**WORK REQUEST:**
Reproduce the following lines, substituting "Stromspeicher" for "Batteriespeicher" wherever it occurs and leaving everything else unchanged.

**DATA FOR THIS TASK:**
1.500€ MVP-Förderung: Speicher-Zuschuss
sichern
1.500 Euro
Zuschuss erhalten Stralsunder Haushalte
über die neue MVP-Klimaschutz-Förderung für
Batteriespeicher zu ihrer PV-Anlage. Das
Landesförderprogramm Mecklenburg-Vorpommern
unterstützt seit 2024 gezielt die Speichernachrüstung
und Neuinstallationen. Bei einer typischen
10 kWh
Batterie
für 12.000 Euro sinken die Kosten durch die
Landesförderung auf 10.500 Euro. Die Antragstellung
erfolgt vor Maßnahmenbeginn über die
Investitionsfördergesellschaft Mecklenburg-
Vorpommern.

**ANSWER TO THIS PROBLEM:**
1.500€ MVP-Förderung: Speicher-Zuschuss
sichern
1.500 Euro
Zuschuss erhalten Stralsunder Haushalte
über die neue MVP-Klimaschutz-Förderung für
Stromspeicher zu ihrer PV-Anlage. Das
Landesförderprogramm Mecklenburg-Vorpommern
unterstützt seit 2024 gezielt die Speichernachrüstung
und Neuinstallationen. Bei einer typischen
10 kWh
Batterie
für 12.000 Euro sinken die Kosten durch die
Landesförderung auf 10.500 Euro. Die Antragstellung
erfolgt vor Maßnahmenbeginn über die
Investitionsfördergesellschaft Mecklenburg-
Vorpommern.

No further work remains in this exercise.